Ormai da diversi anni, cerco di comprendere le motivazioni che spingono tanti giovani ad avvicinarsi alle challenge (sfide pericolosissime) che spopolano sui social network.
Le mie ricerche recenti hanno messo in luce come, molto spesso, manchino alle nuove generazioni gli strumenti per comprendere le implicazioni del proprio agire social e attuare un percorso che li porti ad acquisire una piena autonomia individuale. Le challenge che ho avuto modo di analizzare comportano diversi rischi.
Tanti ragazzi continuano ad essere insoddisfatti e cercano di colmare i loro vuoti attraverso la rete.
La fragilità è uno dei motivi principali legati all’insoddisfazione: deriva da una iper rappresentazione di sé. Dalla mia ultima ricerca, relativa alle dinamiche comunicative social, una delle caratteristiche principali che emergono è l’individualismo, la concentrazione sulla propria vita. Voler offrire una certa immagine di sé agli altri attraverso i social network, giungendo anche limiti estremi e impensabili.
I giovani e le insicurezze di una generazione
I giovani vivono le loro insicurezze affidandole ad un continuo bisogno di approvazione. Ho molto apprezzato quanto ha scritto nei suoi testi, davvero appassionanti il professore di filosofia dell’Università di Berlino, di origine coreana, Byung-Chul Han, che nel suo libro “Le non cose – Come abbiamo smesso di vivere il reale” ci spiega appunto come abbiamo perso il contatto con il reale per vivere nel virtuale.
Nel virtuale emerge l’emotività di preadolescenti e adolescenti. Vogliono comunicare attraverso i loro profili social e, alcune volte, per ottenere gradimento sono disposti a tutto.
Qualche tempo fa si è tanto discusso della “Bus Surfing Challenge”. A Milano alcuni autobus sono stati assaltati da adolescenti, cosi come i camion dell’AMSA. Ragazzi che si avvicinano ad un pullman in corsa, o fermo, e si aggrappano al mezzo. Utilizzano il paraurti dell’autobus come supporto per i loro piedi e sfidano la sorte.
Qualche settimana fa un caso ha commosso l’Italia intera. Una tragedia ha colpito la città di Roma, dopo lo scontro violento tra un SUV e una Smart. L’incidente ha causato la morte di un bimbo di cinque anni. La vittima stava viaggiando con la madre e la sorellina di tre anni lungo via Archelao di Mileto, nella zona tra Acilia e Casal Palocco.

================

→ **ATTIVITÀ DA SVOLGERE**
1 – Riformuli in forma più concisa il paragrafo del testo sulle sfide social che inizia con «Qualche tempo fa si è tanto discusso», mantenendone i fatti principali.
2 – Trascriva dal testo sulle sfide social il passo che comincia con "Nel virtuale emerge" e si conclude con "sfidano la sorte.".

→ **RECORD FORNITI**

================

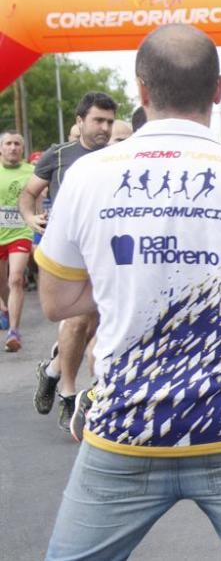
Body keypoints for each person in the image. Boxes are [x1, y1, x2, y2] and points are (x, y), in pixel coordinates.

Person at [41, 24, 221, 559]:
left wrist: (132, 285)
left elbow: (56, 301)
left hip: (124, 427)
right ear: (218, 91)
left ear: (141, 90)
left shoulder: (86, 175)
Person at [22, 91, 114, 433]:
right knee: (77, 324)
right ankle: (68, 396)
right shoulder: (59, 155)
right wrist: (31, 218)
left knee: (91, 328)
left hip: (104, 253)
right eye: (97, 121)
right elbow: (29, 192)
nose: (103, 127)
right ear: (80, 121)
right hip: (68, 254)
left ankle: (52, 371)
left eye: (108, 121)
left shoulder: (116, 158)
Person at [0, 132, 34, 352]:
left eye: (17, 144)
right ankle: (5, 308)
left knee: (16, 278)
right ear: (1, 148)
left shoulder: (32, 172)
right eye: (8, 143)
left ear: (22, 148)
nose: (12, 147)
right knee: (2, 282)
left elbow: (39, 200)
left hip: (20, 232)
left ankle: (14, 331)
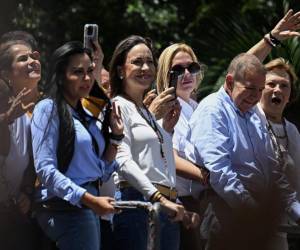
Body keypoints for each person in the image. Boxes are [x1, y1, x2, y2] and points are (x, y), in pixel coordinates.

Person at [31, 41, 123, 250]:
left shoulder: (87, 115)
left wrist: (116, 137)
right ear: (61, 76)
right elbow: (45, 169)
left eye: (90, 71)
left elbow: (101, 171)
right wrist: (88, 199)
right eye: (78, 72)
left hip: (88, 206)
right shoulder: (48, 109)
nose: (88, 78)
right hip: (66, 208)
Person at [109, 35, 186, 250]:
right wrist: (158, 198)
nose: (145, 67)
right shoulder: (117, 106)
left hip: (166, 206)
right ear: (120, 70)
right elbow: (122, 160)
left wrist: (166, 131)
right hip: (140, 205)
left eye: (150, 61)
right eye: (137, 62)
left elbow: (153, 160)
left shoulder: (144, 110)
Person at [156, 43, 208, 250]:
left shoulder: (198, 108)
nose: (187, 74)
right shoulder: (168, 109)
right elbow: (172, 159)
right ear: (164, 75)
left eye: (192, 68)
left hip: (201, 200)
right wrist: (211, 177)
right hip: (181, 203)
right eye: (177, 70)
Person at [0, 31, 41, 250]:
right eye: (23, 58)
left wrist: (27, 191)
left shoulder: (46, 110)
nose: (32, 61)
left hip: (24, 220)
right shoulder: (9, 115)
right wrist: (5, 119)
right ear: (6, 74)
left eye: (34, 56)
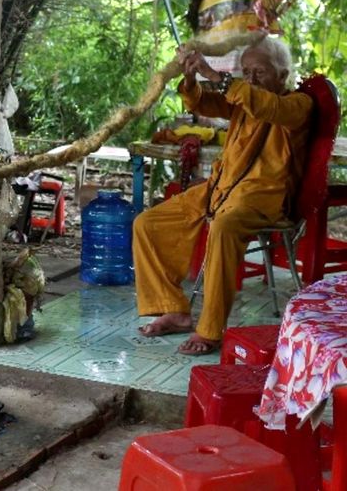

================

→ **SOLUZIONI DELLE ATTIVITÀ**
1 – Tempo fa ha fatto molto discutere la «Bus Surfing Challenge»: a Milano alcuni adolescenti hanno assaltato autobus e camion dell'AMSA, aggrappandosi ai mezzi in corsa o fermi e usando il paraurti come appoggio per i piedi, sfidando la sorte.

2 –
Nel virtuale emerge l’emotività di preadolescenti e adolescenti. Vogliono comunicare attraverso i loro profili social e, alcune volte, per ottenere gradimento sono disposti a tutto.
Qualche tempo fa si è tanto discusso della “Bus Surfing Challenge”. A Milano alcuni autobus sono stati assaltati da adolescenti, cosi come i camion dell’AMSA. Ragazzi che si avvicinano ad un pullman in corsa, o fermo, e si aggrappano al mezzo. Utilizzano il paraurti dell’autobus come supporto per i loro piedi e sfidano la sorte.